In this study, we explained the PDF document structure precisely and identified the structural, meta and content characteristics of PDF document. The method and the tool to analyze the document are described in detail to enable readers to duplicate the malicious PDF analysis. Through the analysis of a large collection of PDF documents, two basic PDF file information, four PDF file encoding and four JavaScript insertion information, and 43 keyword information in PDF file are extracted.

To enrich the feature set, we further deciphered the JavaScript contained in the stream object. When JavaScript is inserted, 77 names such as method names, object names, attribute names, reserved words including operators, constants, and types, and readable strings in the script were found in the malicious codes. The number of their occurrences was used as a feature. We categorized these features according to components of JavaScript language and further developed a semantic feature set deriving readable strings. This attempt at categorization would make a thorough derivation of the feature from JavaScript and the novel feature set, semantic features excluded in previous works, could improve the detection performance.

Using a total of 126 features, we constructed a machine-learning model that could distinguish between benign and malicious documents. We tested the black-box type algorithm to minimize the risk of revealing important features. Experimental results showed that three algorithms have good performance for malware and benign samples in both cases of using only the structure feature set and using the content feature set as well. However, the detection model with the structure feature set has a fair performance for base samples that were benign samples containing multiple JavaScript and the adversarial samples that were variants of base samples after the injection of malicious codes.

Regarding the machine-learning algorithm perspective, we found that traditional machine-learning algorithms are working well enough for malware detection, however, the performance decreases for adversarial samples except for the random forest algorithm. The random forest algorithm might have a good performance because of this transferability. Adversarial sample transferability is defined as the property that adversarial samples produced to mislead a specific model that can mislead other models [6]. This property is important in terms of the practical impact of the adversarial attack. In this work, we check the adversarial sample transferability using the random forest model, which trains the model constructing the ensemble trees with the subset of samples and features and validates the built tree with unused samples.

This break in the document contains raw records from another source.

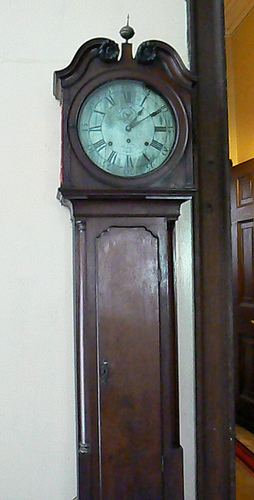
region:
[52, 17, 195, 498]
a brown grandfather clock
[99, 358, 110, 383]
a missing door handle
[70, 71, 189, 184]
an old clock face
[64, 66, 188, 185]
a clock face with roman numerals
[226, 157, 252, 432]
a brown opened door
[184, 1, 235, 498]
brown wooden wall trim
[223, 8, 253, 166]
a yellow painted wall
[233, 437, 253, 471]
a red and black piece of carpet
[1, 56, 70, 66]
a yellow stain on the wall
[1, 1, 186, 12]
a white painted wall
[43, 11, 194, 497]
a grandfather's clock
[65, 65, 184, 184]
the opening to the clock face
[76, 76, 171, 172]
the clock face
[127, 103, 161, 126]
the hands on the clock face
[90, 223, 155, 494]
door on the body of the clock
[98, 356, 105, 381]
the handle on the door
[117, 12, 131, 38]
round decoration on top of the clock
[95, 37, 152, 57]
wood rosettes on the clock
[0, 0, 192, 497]
white wall the clock is against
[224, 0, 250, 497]
another room to the right of the clock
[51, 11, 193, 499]
brown rectangular grandfather clock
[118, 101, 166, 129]
Clock hands pointing to 1:10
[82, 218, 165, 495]
long drawer door with black handle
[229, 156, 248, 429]
brown door with bevels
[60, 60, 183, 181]
an old light teal-colored clock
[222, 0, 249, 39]
thick trimming on ceiling border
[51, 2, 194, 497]
long old grandfather clock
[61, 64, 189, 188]
clock face with roman numerals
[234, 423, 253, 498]
red and yellow floor pattern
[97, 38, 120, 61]
black flower-shaped decoration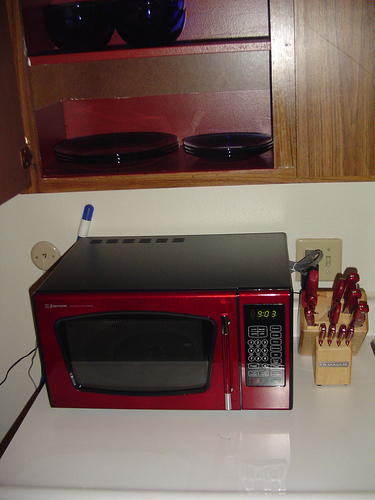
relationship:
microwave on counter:
[30, 235, 293, 411] [2, 339, 371, 496]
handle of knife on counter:
[351, 306, 369, 329] [2, 339, 371, 496]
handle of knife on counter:
[332, 302, 342, 329] [2, 339, 371, 496]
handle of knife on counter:
[332, 275, 345, 308] [2, 339, 371, 496]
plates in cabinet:
[56, 130, 273, 167] [0, 1, 373, 194]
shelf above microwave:
[30, 171, 272, 194] [30, 235, 293, 411]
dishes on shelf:
[43, 0, 184, 48] [30, 37, 271, 68]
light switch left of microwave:
[294, 239, 343, 282] [30, 235, 293, 411]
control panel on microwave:
[248, 323, 282, 379] [30, 235, 293, 411]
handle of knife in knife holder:
[351, 306, 369, 329] [301, 291, 368, 386]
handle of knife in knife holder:
[332, 302, 342, 329] [301, 291, 368, 386]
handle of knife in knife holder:
[332, 275, 345, 308] [301, 291, 368, 386]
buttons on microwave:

There is still room for improvement for the proposed algorithm. In our study, we only used keywords found in PDF, but there are various malwares that use JavaScript. If we collect additional keywords from other malware that uses JavaScript, we will be able to detect advanced attacks.

6. Conclusions

We develop a malicious PDF detection model using black-box type models with the structure and content features to minimize the risk of adversarial attacks. Since most malicious PDFs use JavaScript, the usage information of JavaScript is an important feature that separates malicious from normal. However, the normal usage of JavaScript used to pre-fill document forms or validate input values should not be classified as malicious. We collected normal documents that used JavaScript to distinguish between normal and malicious usage of JavaScript. We focused on JavaScript code content to improve the previous work that is too heavily focused on whether or not JavaScript is included. We also created adversarial samples of manually inserted malware to make sure that the proposed model distinguished them in case of abuse of a document with normal JavaScript. We found that the model using the random forest algorithm with structure and content features is the best in malware detection and robust for adversarial samples.

As future research, we are planning to advance the adversarial attack for deep validation on the proposed model. We will enlarge the adversarial samples by injecting malicious codes to benign samples without JavaScript and check the robustness of the proposed model. To defend against the advanced adversarial attack, we will develop an advanced semantic feature set to have a comprehensive meaning.